Los datos se contrastan. Los argumentos se critican. La justicia solo puede fundarse en el discernimiento de la verdad. Es cierto que la Universidad no debe dar cabida a charlatanes que medran de la ignorancia de las masas. Pero esta regla no se puede confundir con la censura. La Universidad debe ser un espacio privilegiado en el que el debate debe estar siempre abierto para quienes tengan algo que aportar a él. Cuestionar la teoría feminista hegemónica o la teoría queer no significa sacrificar la dignidad de las mujeres, gays, lesbianas o trans.

Hemos llegado al consenso de que la vida humana es invaluable, que la dignidad de toda persona debe ser el centro de la moral universal, que ninguna orientación sexual, como ningún color de piel, disminuye el valor de una persona y que ser mujer no puede querer decir que ella deba estar sometida al varón.
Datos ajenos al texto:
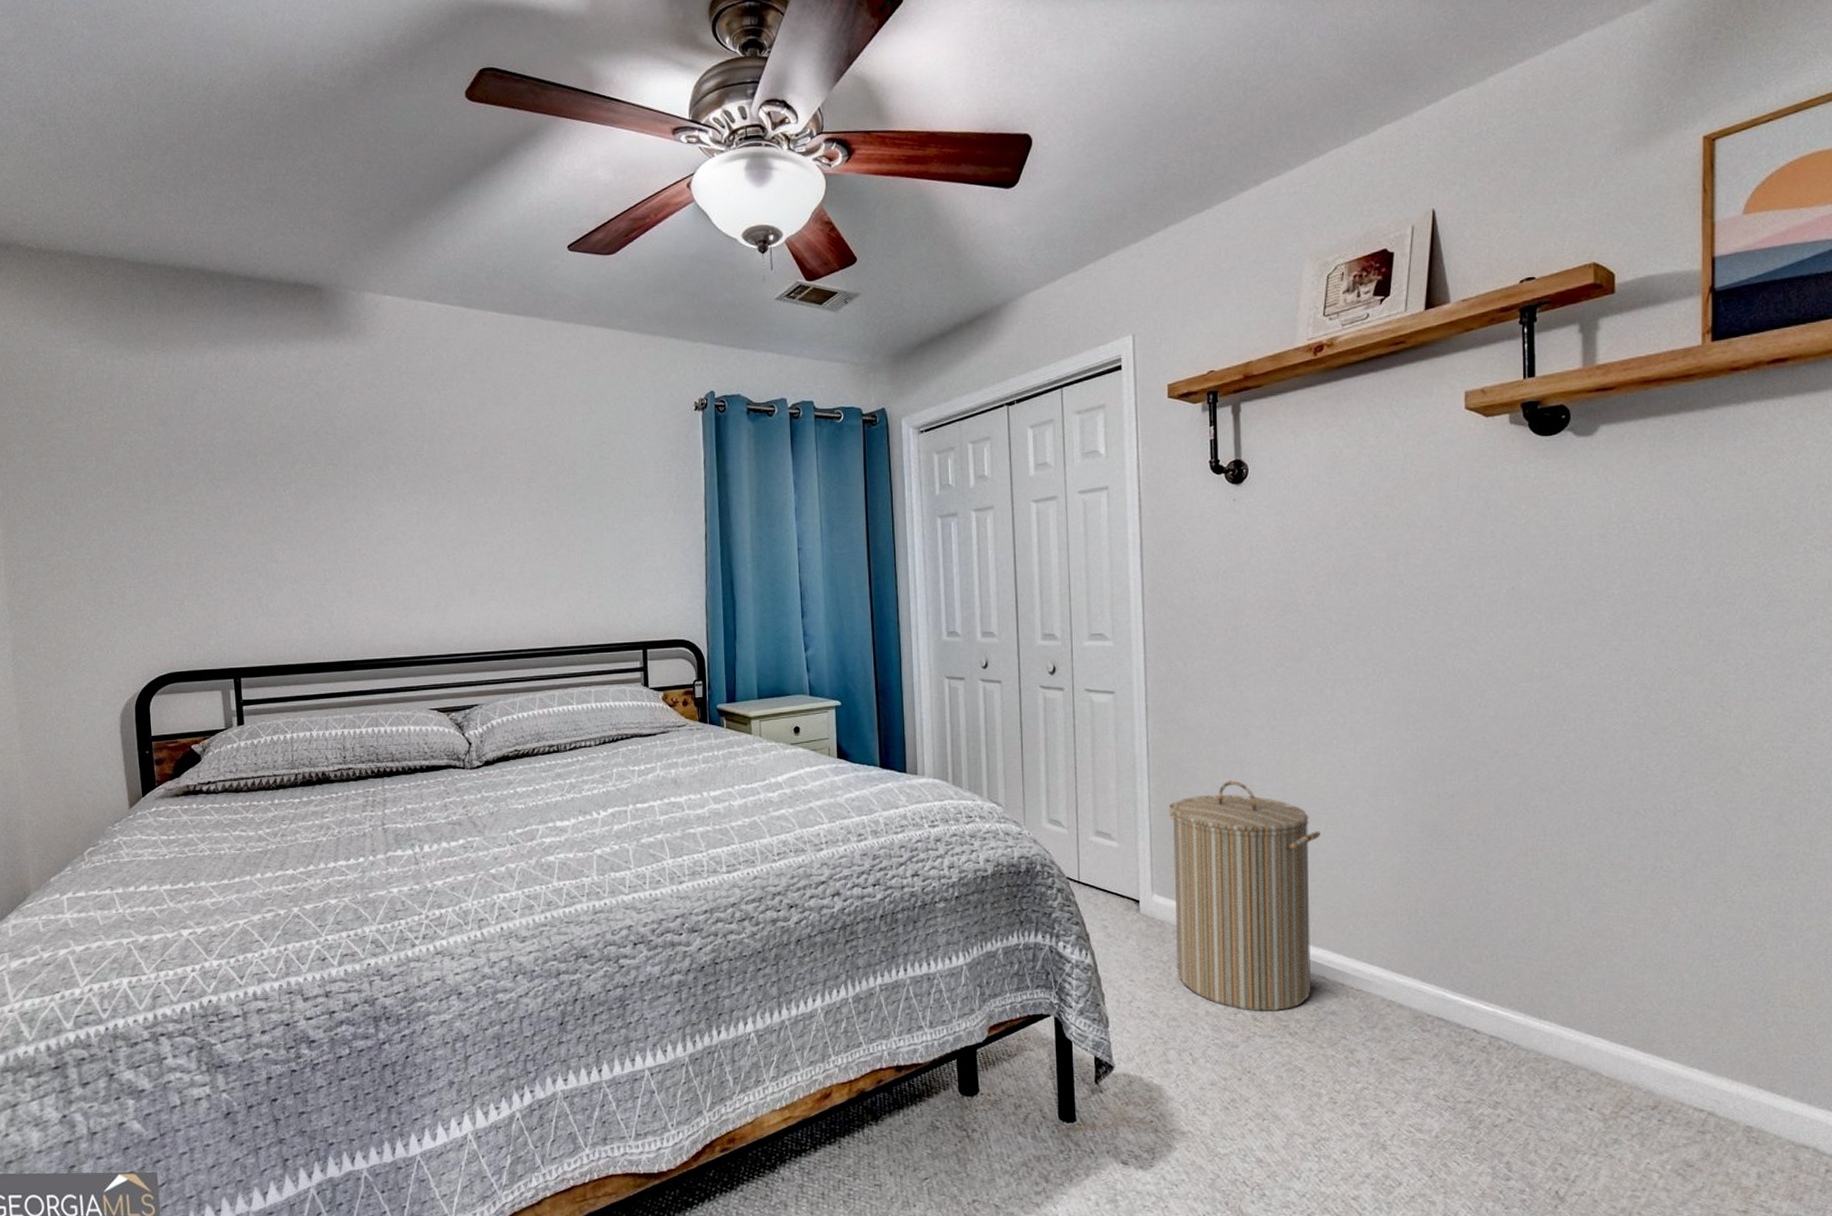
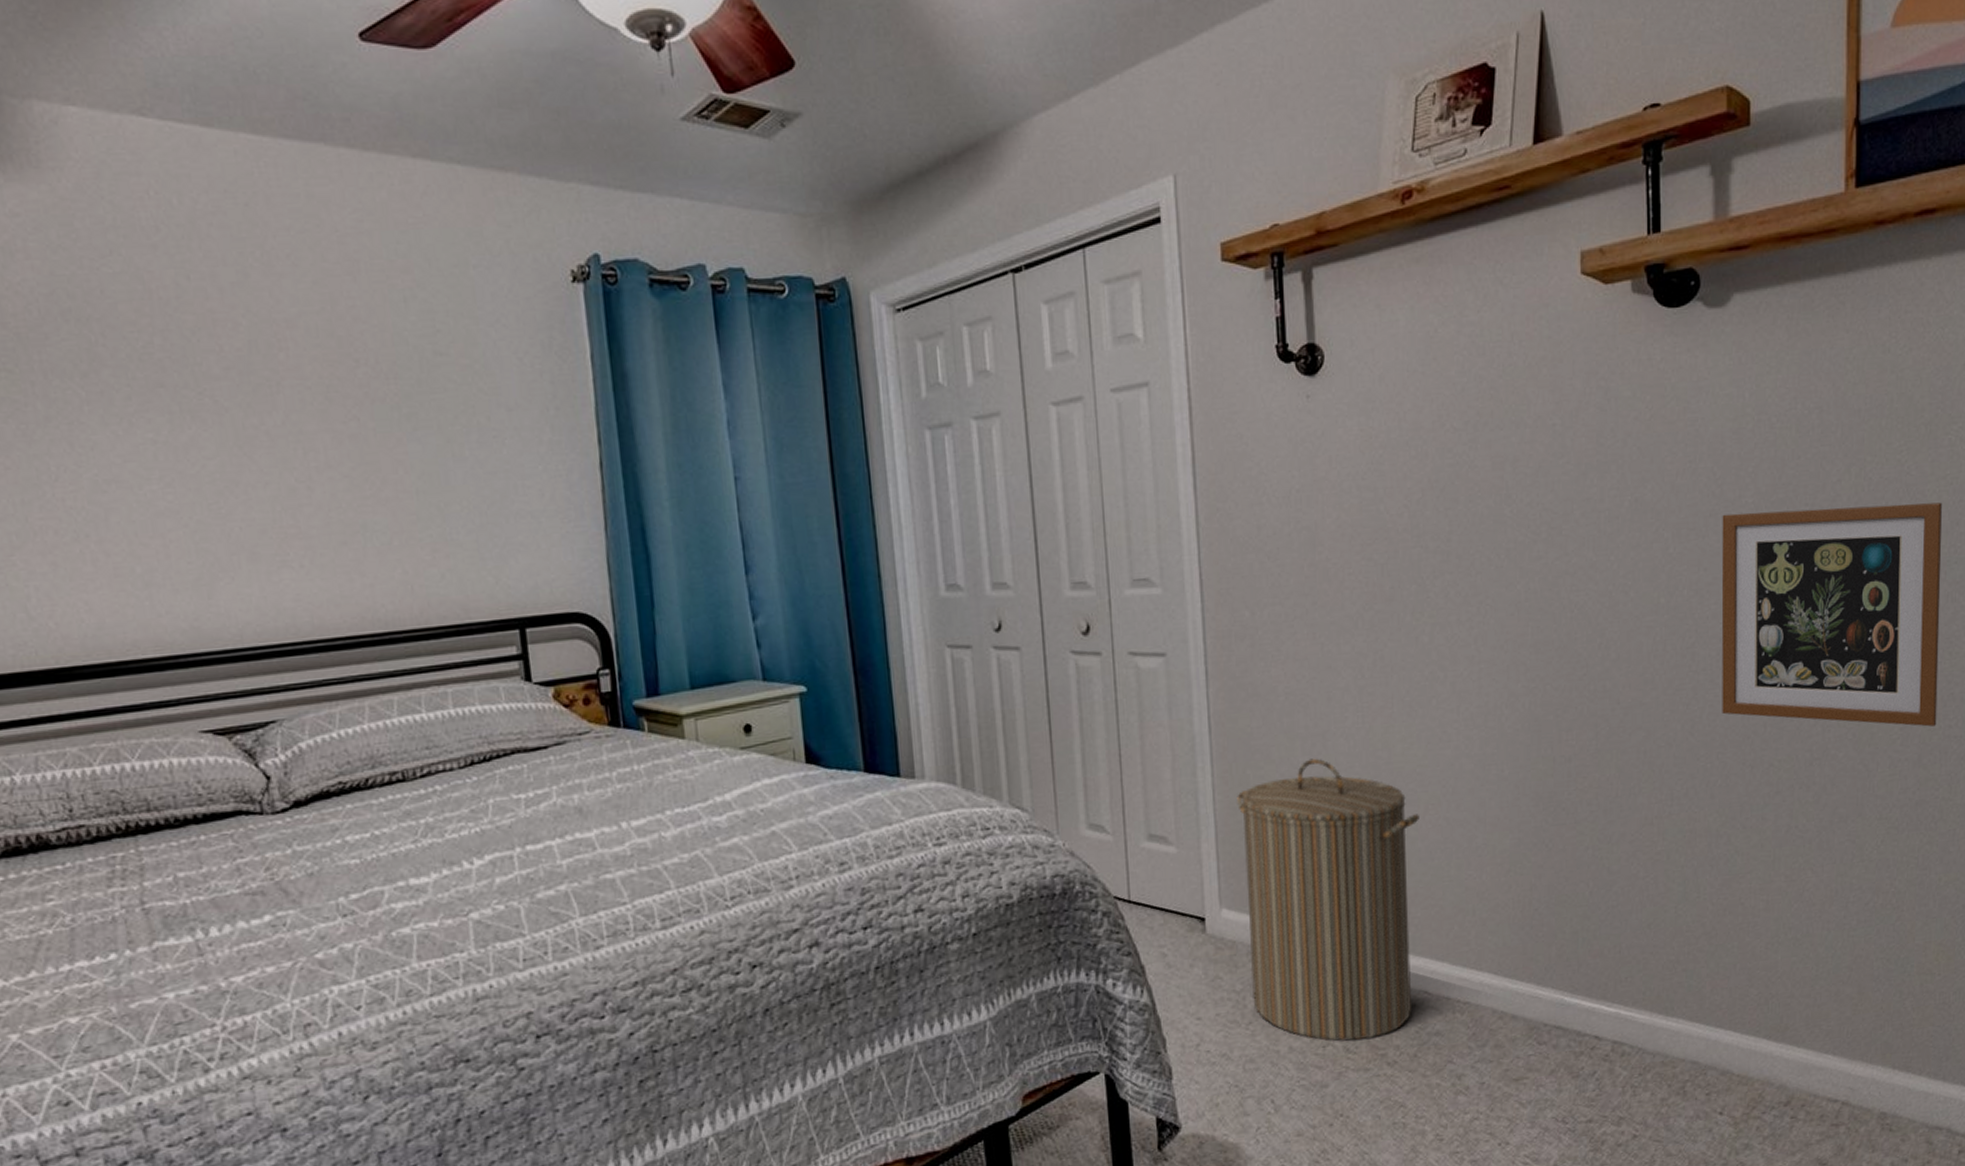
picture frame: none [1590,599,1799,790] -> present [1721,502,1942,727]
Hemos llegado al consenso de que todo ser humano, sin importar su origen étnico o social, tiene el mismo derecho a la búsqueda de la felicidad y la prosperidad.

Pero no es posible sostener este consenso huyendo del debate científico y de la razón. Marx sostuvo que los filósofos debían pasar de entender el mundo a transformarlo. Este dictum es provocador y persuasivo. Sin embargo, a él se le puede responder observando que no es posible transformar algo si no se lo entiende. Así, las raíces biológicas del ser humano no se pueden negar, a menos que adoptemos el dogma de que somos seres desprendidos de la naturaleza. Y ciertamente nuestra naturaleza puede contener maravillas, pero también abismos y vilezas de los cuales sobre los cuales es mucho mejor tener consciencia precisamente para domesticarlos utilizando la razón. Dedicarse a las letras, las artes y las humanidades insistiendo en ignorar la animalidad de la cual descendemos es persistir una ilusión.
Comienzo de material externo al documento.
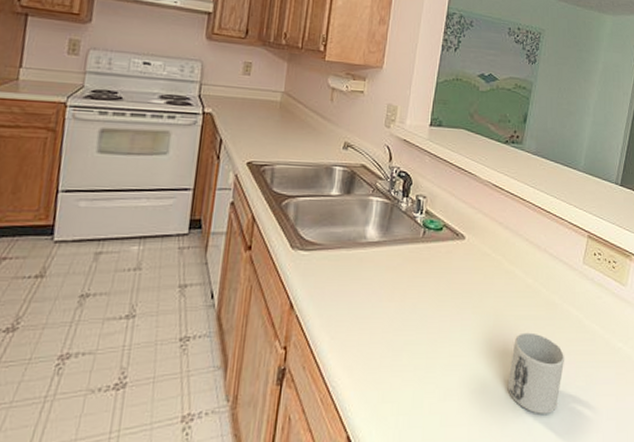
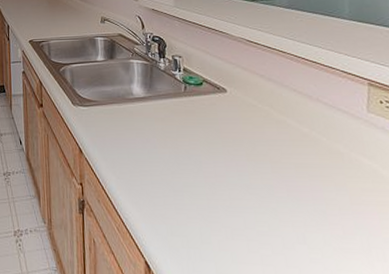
mug: present [507,332,564,414] -> none [298,180,364,264]

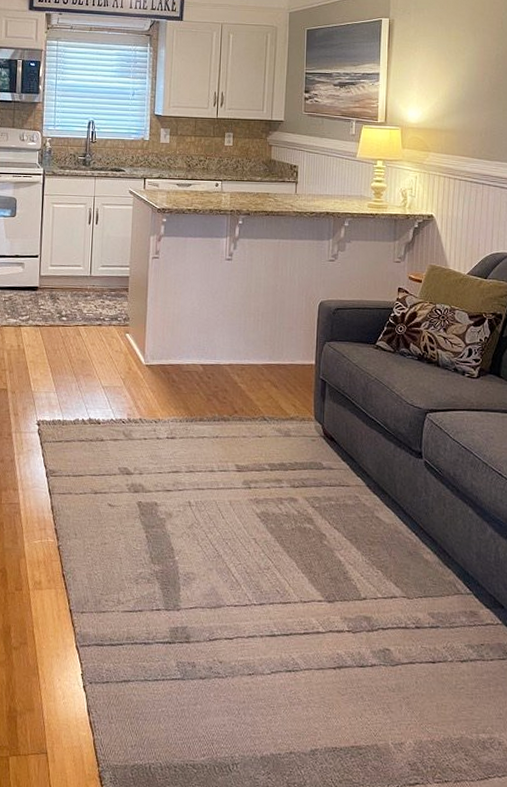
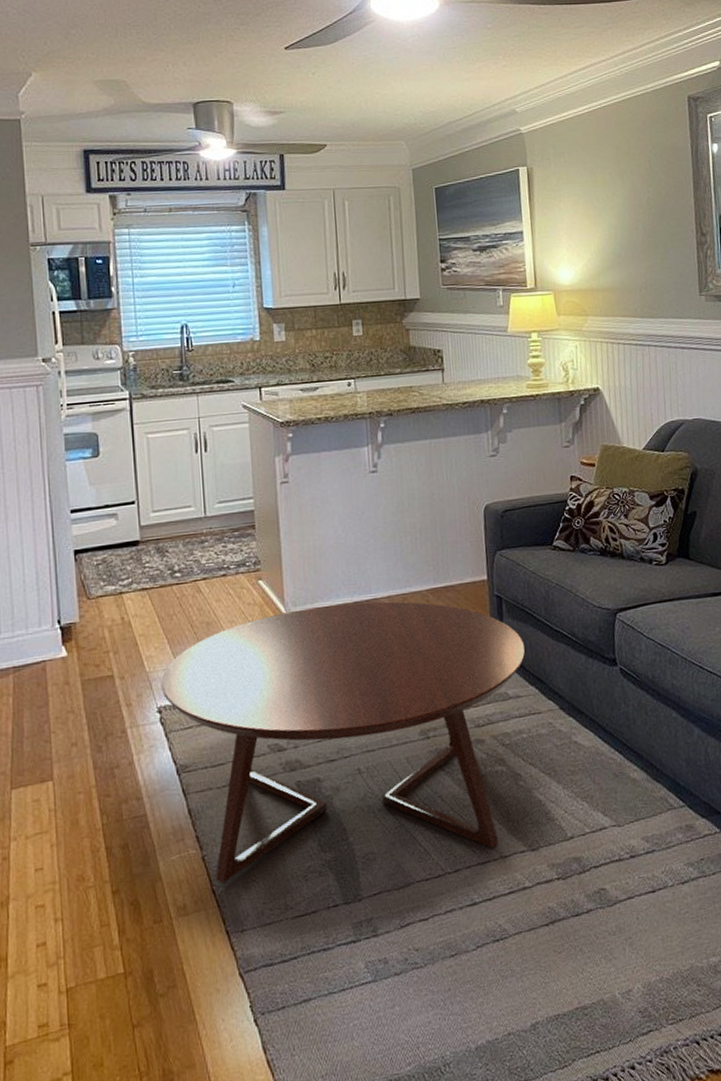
coffee table: none [42,362,342,593] -> present [161,601,526,884]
La ponencia de Luis Arbaiza fue seguramente provocadora y por ello mismo resultó ofensiva para muchos. Pero la provocación (cuando es fundamentada, no cuando está inspirada en la charlatanería) es necesaria para cuestionar nuestras creencias. Temer a la polémica razonada es una actitud contraria al espíritu fundante de la Universidad. La Universidad no debe estar al servicio del cliente, ni del poder, no debe ser un espacio de confort ni un lugar en el que el estudiante esté protegido de las ideas que lo cuestionen sino todo lo contrario. Es un espacio, por definición, político, en el sentido en que es allí donde debemos gestionar el disenso, orientados por un solo fin, que es la búsqueda de la verdad.

Las ideas que nos cuestionan pueden doler. Pero también duelen los ejercicios en un gimnasio. Aceptamos ese dolor porque nos hace más fuertes. La conformidad, en cambio, nos debilita y nos convierte en sujetos fácilmente manipulables. Sin sentir desafíos, sin la capacidad de enfrentar la contrariedad, no se puede fortalecer el pensamiento.